Es war einmal (zehn Jahre lang) eine Blindenführhundprüfung, über die sich immer wieder verschiedene Leute ärgerten:
- Blindenführhundefirmen
– wenn Hunde wegen gesundheitlicher Probleme zurückgewiesen wurden
– wenn Hunde die Prüfung wiederholen mußten, weil sie unzureichend ausgebildet oder mangelhaft mit dem neuen Führer zusammengeschult waren
– wenn Hunde von den „bösen“ Behörden ohne Prüfung überhaupt nicht bezahlt wurden
– wenn das Sozialministerium die von einer Firma vorgeschlagene Prüfungsordnung nicht an Stelle der von der unabhängigen Prüfungskommission ausgearbeiteten akzeptieren wollte
– wenn nicht die von einer Firma gewünschten und geschulten „Gespannprüfer“ die Führteams beurteilen durften - Das Sozialministerium
– wenn wieder einmal eine Beschwerde von einer Führhundefirma wegen der Prüfung kam
– wenn wieder einmal ein Ansuchen der Betroffenen kam, die Prüfung doch endlich gesetzlich zu regeln und die Prüfer durch das Ministerium zu ernennen - Manche Hundeführer, die wohl viel und gerne in ganz Europa herumzureisen behaupten, aber sich nicht in der Lage fühlen, die Prüfung in Wien abzulegen. …
Am 1. September 1999 trat ein Gesetz (§ 39a Bundesbehindertengesetz) in Kraft, in dem der Begriff Blindenführhunde und deren Prüfung geregelt wird. Die zugehörigen Richtlinien des Bundesministeriums für soziale Sicherheit und Generationen lassen sehr viel Platz für Interpretationen.

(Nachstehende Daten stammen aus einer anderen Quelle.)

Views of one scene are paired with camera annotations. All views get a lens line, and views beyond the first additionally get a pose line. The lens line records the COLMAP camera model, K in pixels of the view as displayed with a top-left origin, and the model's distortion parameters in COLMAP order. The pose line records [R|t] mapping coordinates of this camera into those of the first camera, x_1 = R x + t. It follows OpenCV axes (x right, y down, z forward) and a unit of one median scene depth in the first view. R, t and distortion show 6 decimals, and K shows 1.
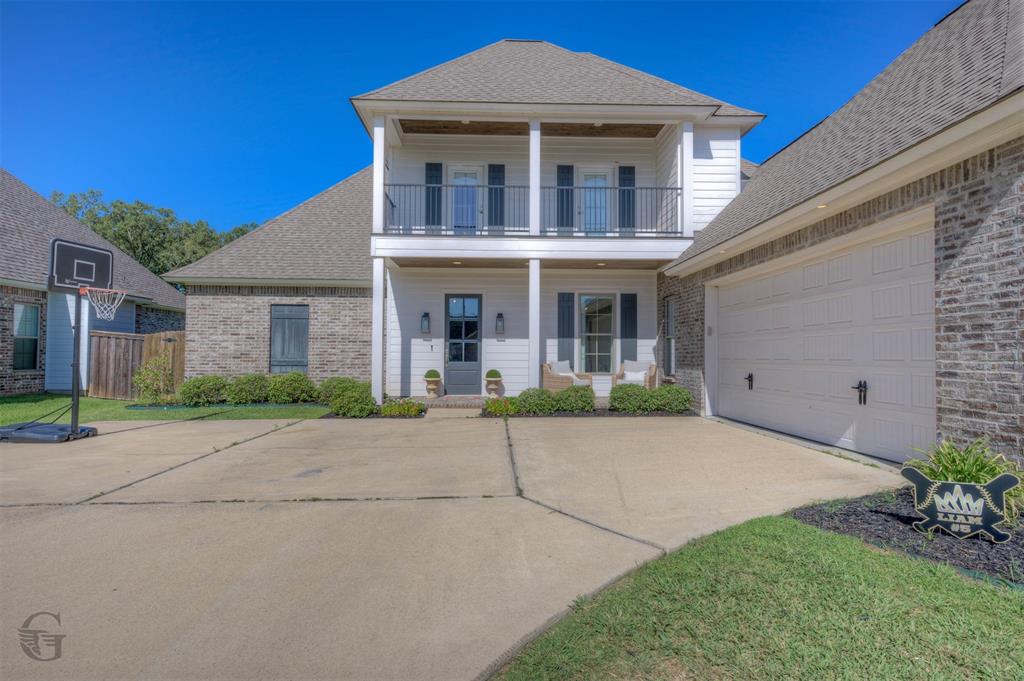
lens RADIAL K [[556.7, 0, 511.8], [0, 556.7, 357.9], [0, 0, 1]] dist [0.002214, 0.000560]
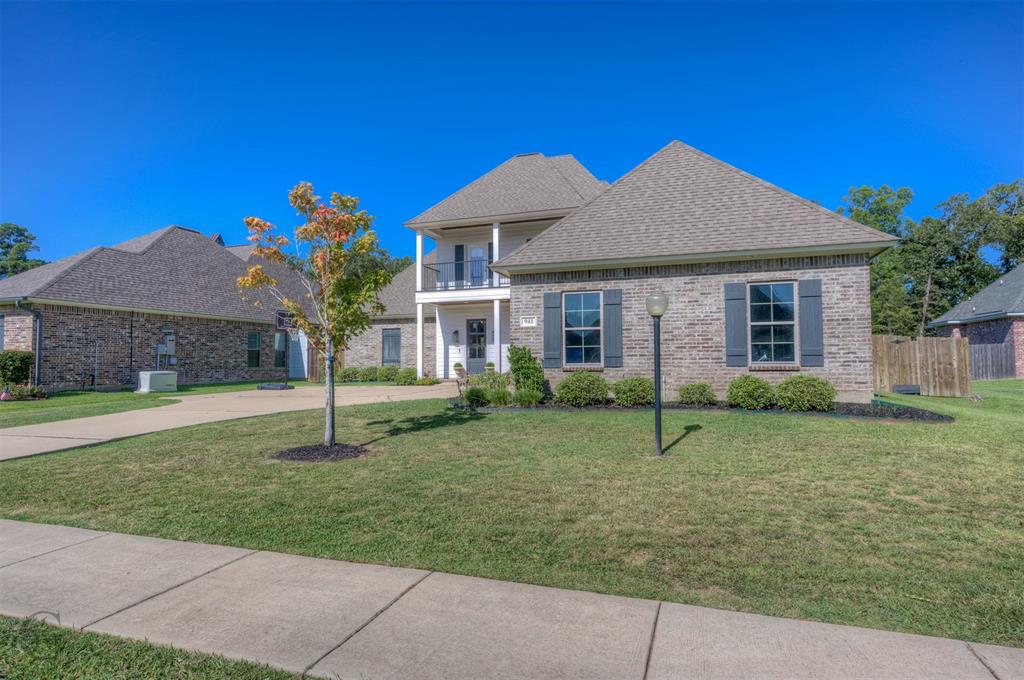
lens RADIAL K [[556.7, 0, 511.8], [0, 556.7, 357.4], [0, 0, 1]] dist [0.002214, 0.000560]
pose [[0.935847, -0.017755, -0.351958, 0.629718], [0.013515, 0.999804, -0.014499, 0.031562], [0.352146, 0.008812, 0.935904, -0.587593]]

Der Österr. Blinden- und Sehbehindertenverband unter seinem neuen Präsidenten, der noch nie einen Blindenführhund hatte, führt nunmehr die Prüfung nach den Wünschen zweier Firmen (aus insgesamt vier) durch. Jetzt sind (fast) alle glücklich:
- Die Führhundfirmen
– die sich endlich nicht mehr bei der Auswahl der Hunde in gesundheitlicher Hinsicht bemühen müssen
– die bei der Ausbildung endlich kompliziertere Disziplinen weglassen dürfen
– die sich endlich nicht mehr mit einer unabhängigen und sachlich kompetenten Prüfungskommission herumschlagen müssen
– die endlich eine Prüfungsordnung durchgesetzt haben, die in keiner Weise transparent und nachvollziehbar ist - Die neuen Prüfungskommissionsmitglieder
– die ohne Vorkenntnisse nach eineinhalb Stunden Berieselung durch die Führhundfirmen und ihrem Anhang wunderbarerweise zu Sachverständigen mutieren
– die höchstens ein- bis zweimal im Jahr eingesetzt werden, damit sie nicht mit Erfahrungen „überfrachtet“ werden und so vielleicht zu viele Fachkenntnisse gewinnen oder gar die Arbeit der Lieferfirmen kritisch betrachten könnten - Manche Hundeführer (siehe oben) oder solche, die im Vertrauen auf ihre Selbsthilfeorganisation glauben, daß der bis Ende 1999 geltende Standard ohnehin gewahrt bleibt.
- Ganz besonders glücklich ist eine frisch gebackene Tierärztin. Sie hat den ultimativen Traumjob: eine nagelneue Ordination mit Geheimnummer auf dem Areal einer Blindenführhundefirma. Sie bildet weiterhin Blindenführhunde aus, schult mit den neuen Führern zusammen, beurteilt die Hunde, die sie für ihre Firma ausbildet, teilweise im Hinblick auf deren Gesundheit und bestimmt das Prüfungsergebnis als neue Koordinatorin der Blindenführhundeprüfungen beim Österr. Blinden- und Sehbehindertenverband.
- Am allerglücklichsten jedoch sind die zuständigen Beamten des Sozialministeriums, weil sie alles ausgelagert haben und so zuversichtlich auf Ruhe hoffen.